Il nulla osta al riavvio era stato impugnato dal Comune di Follonica con motivi volti sostanzialmente a censurare carenze istruttorie nei procedimenti di autorizzazione al funzionamento dell’impianto in relazione ai dati tecnici ed anche epidemiologici evidenziati dal proprio consulente.
Il TAR ha motivato l’accoglimento del ricorso in conseguenza di rilevati vizi nell’operato della Provincia di Grosseto di difetto di istruttoria per non aver convenientemente disaminato e considerato lo stato di salute dei cittadini
“Pertanto, a fronte delle numerose e documentate circostanze di sforamento dei vari valori di riferimento per l'inquinamento, sia dell’aria che dei corpi idrici presenti in loco .... L'INCENERITORE DEVE RESTARE SPENTO "
Il Sindaco di Follonica, ANDREA BENINI, commenta
" Ancora una volta il Tribunale Amministrativo conferma le nostre preoccupazioni e le nostre ragioni di contrarietà ad un impianto estraneo al territorio. La nostra opposizione all’inceneritore non è mai stata ideologica ma fondata nel merito di carenze, lacune, contraddizioni, che i diversi livelli di giudizio hanno sempre confermato. Continueremo con caparbietà e decisione il nostro impegno, insieme a tutta la comunità follonichese, anche nel ricorso al Consiglio di Stato rispetto alle ultime autorizzazioni e a lavorare seriamente per costruire alternative concrete al modello-inceneritore”

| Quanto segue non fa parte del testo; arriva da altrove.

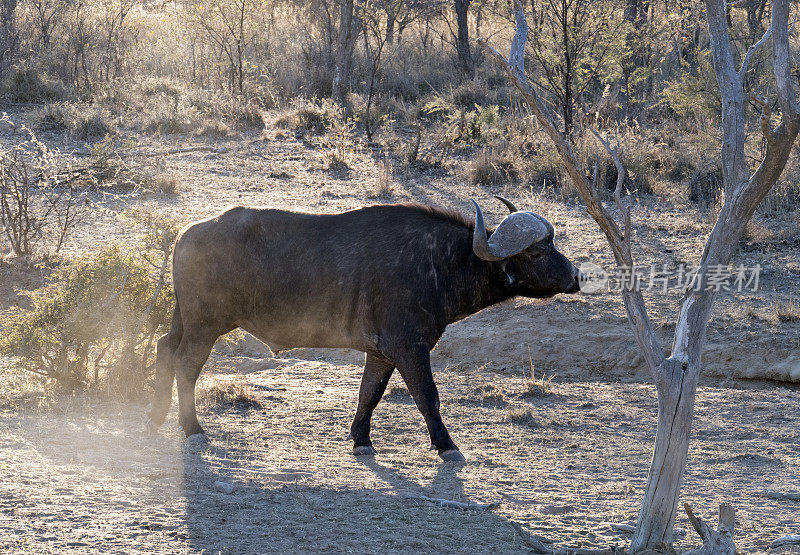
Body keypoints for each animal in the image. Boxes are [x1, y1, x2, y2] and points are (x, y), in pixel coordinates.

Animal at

Fino qui la notizia e' ripresa dal comunicato dell'Ufficio Stampa del Comune.
Aggiungiamo la nostra assoluta contrarietà, politica e di legittimità, a fronte della direttiva UE, ratificata con legge dalla Repubblica Italiana, CHE L'INCENERIMENTO DEI RIFIUTI NON E' AMMESSO, dovendosi seguire le strade del riuso dei rifiuti medesimi.

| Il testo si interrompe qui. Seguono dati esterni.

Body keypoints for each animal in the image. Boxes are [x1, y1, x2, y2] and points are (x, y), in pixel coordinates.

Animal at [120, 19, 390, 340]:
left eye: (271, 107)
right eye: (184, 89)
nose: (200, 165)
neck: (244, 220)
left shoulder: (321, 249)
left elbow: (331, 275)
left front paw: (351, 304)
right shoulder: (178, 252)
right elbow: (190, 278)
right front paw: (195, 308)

Tuttavia, per l'impossibilità di eliminare allo stato attuale la produzione di diossine, riteniamo politicamente che le piccole quote residue non riciclabili, siano da seppellire in attesa che le filiere di smaltimento siano affinate per eliminare in toto il problema.
Quanto alle piccole quote di energia traibili, non considerate vantaggiose dalla Unione Europea, abbiamo vantaggiose ed illimitate energie rinnovabili sfruttando il vento, il sole, l'acqua e la geotermia.